No one will believe him, no one will ever know the truth if he himself does not step up to that daunting dawn to drag the beasts from the belly of the dark.
So each morning he tributes his soul to scour scarce scenery. He rises and drags his lumbering body through the petrified leaves and dirt in search of vindication and freedom from what has become his curse. From daybreak to evening his irritation gradually grows as scenes of humiliation play through his head. His decayed relationships could not go in vain, he would not let it. The loved ones he has lost.
"Loved ones I have lost?," he questions himself.
Why does he feel a pang of pain?
Suddenly and with great rage Zhōuqí revolts. His body flails -- the material around him shreds away as his stiffened limbs thrash against the trees, skinning their bark. His anger morphs to fear in the same instant, fear to distraught. What was it that kept him coming here? What was it?

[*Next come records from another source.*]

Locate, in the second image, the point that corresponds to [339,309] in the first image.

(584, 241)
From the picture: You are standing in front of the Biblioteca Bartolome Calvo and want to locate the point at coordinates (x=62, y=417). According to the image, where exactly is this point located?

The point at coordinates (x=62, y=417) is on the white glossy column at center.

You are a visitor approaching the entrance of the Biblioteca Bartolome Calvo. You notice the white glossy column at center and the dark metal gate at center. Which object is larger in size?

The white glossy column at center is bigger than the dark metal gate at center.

What is in this daybreak?
Memory rushed the rooster in the way only morning after immense darkness could.
His loved ones really were sheep who strayed too close to the forest's edge.

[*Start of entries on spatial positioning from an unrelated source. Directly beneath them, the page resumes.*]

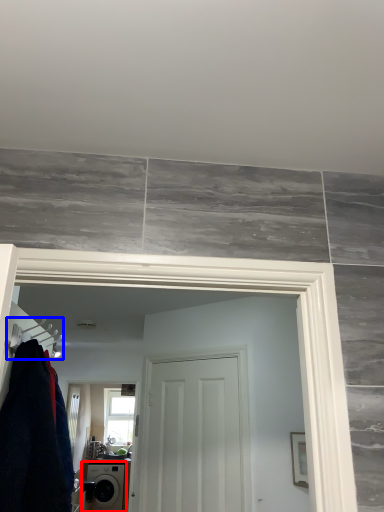
Question: Which object is closer to the camera taking this photo, washing machine (highlighted by a red box) or hanger (highlighted by a blue box)?

Choices:
 (A) washing machine
 (B) hanger

Answer: (B)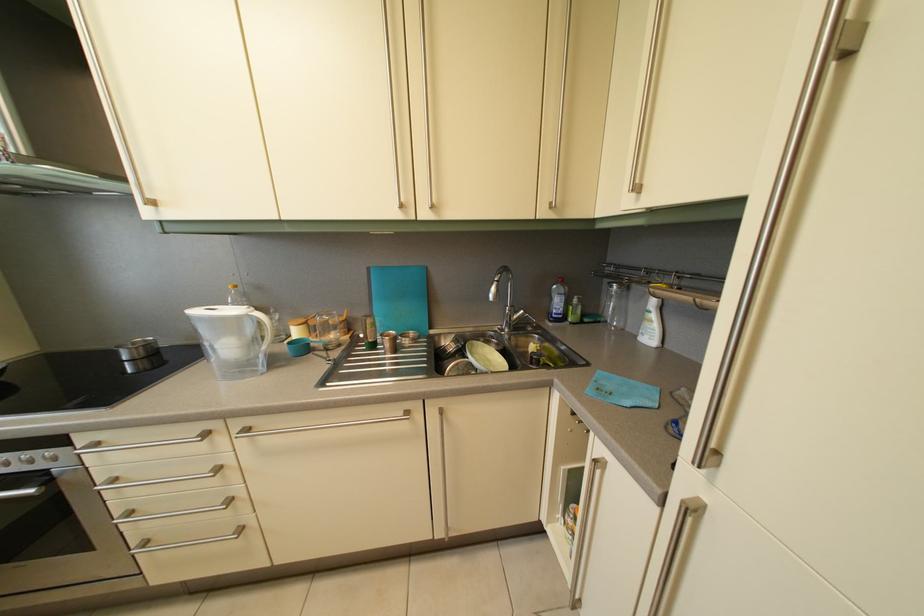
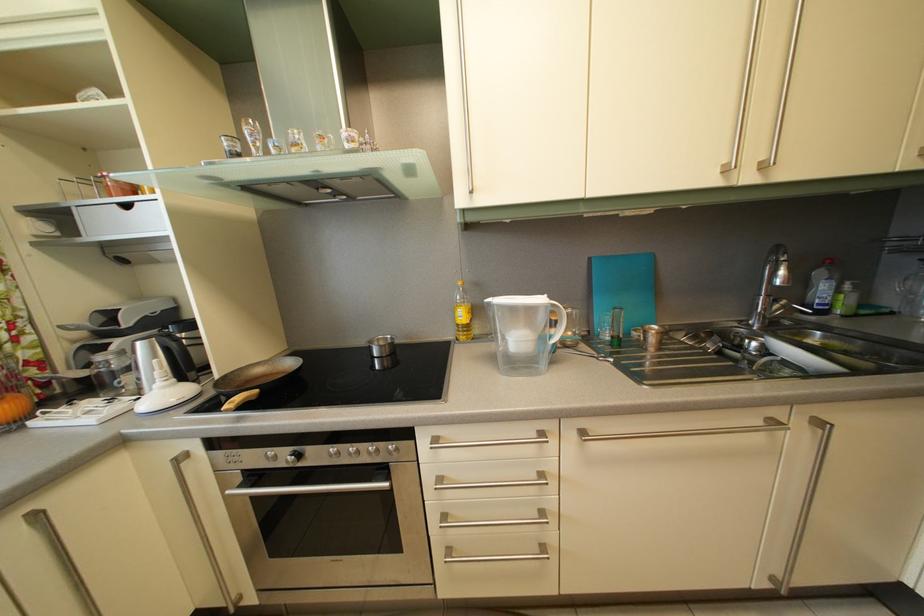
Question: Based on the continuous images, in which direction is the camera rotating? Reply with the corresponding letter.

Choices:
 (A) Left
 (B) Right
 (C) Up
 (D) Down

Answer: (A)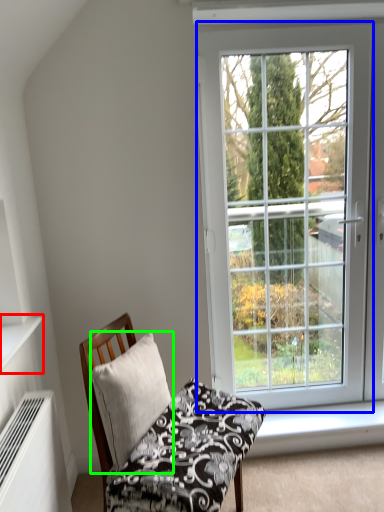
Question: Which object is the farthest from shelf (highlighted by a red box)? Choose among these: window (highlighted by a blue box) or pillow (highlighted by a green box).

Choices:
 (A) window
 (B) pillow

Answer: (A)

Silence folded over the rooster in the way only darkness after a blinding dawn could.
The cycle repeats itself in the way the sun chases the moon.
There has never been a morning in the woods without Zhōuqí musing around. His friends and family never understood his obsession; his answers to their inquiries only worried them more.

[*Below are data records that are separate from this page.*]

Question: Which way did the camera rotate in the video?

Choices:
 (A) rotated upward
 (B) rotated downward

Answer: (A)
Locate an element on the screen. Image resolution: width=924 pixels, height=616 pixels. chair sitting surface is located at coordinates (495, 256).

"They are real and they are dangerous," he would angrily retort. "You don't know anything at all, you sheep."
If only they felt what he did in those dim mornings. The emotions and energies that would abruptly overwhelm him, make him howl with fear and exhilaration. The dark was here and he was drawn to find them for some unknown purpose. What Zhōuqí does know is that he cannot rest through the dawn without heeding the call of the forest demons. Where were they now? He must find them. He must find them. He must. He will.
No one will believe him, no one will ever know the truth if he himself does not step up to that daunting dawn to drag the beasts from the belly of the dark.
So each morning he tributes his soul to scour scarce scenery. He rises and drags his lumbering body through the petrified leaves and dirt in search of vindication and freedom from what has become his curse. From daybreak to evening his irritation gradually grows as scenes of humiliation play through his head. His decayed relationships could not go in vain, he would not let it. The loved ones he has lost.
"Loved ones I have lost?," he questions himself.
Why does he feel a pang of pain?
Suddenly and with great rage Zhōuqí revolts. His body flails -- the material around him shreds away as his stiffened limbs thrash against the trees, skinning their bark. His anger morphs to fear in the same instant, fear to distraught. What was it that kept him coming here? What was it? What is in this daybreak?
Memory rushed the rooster in the way only morning after immense darkness could.
His loved ones really were sheep who strayed too close to the forest's edge.
Silence folded over the rooster in the way only darkness after a blinding dawn could.
The cycle repeats itself in the way the sun chases the moon.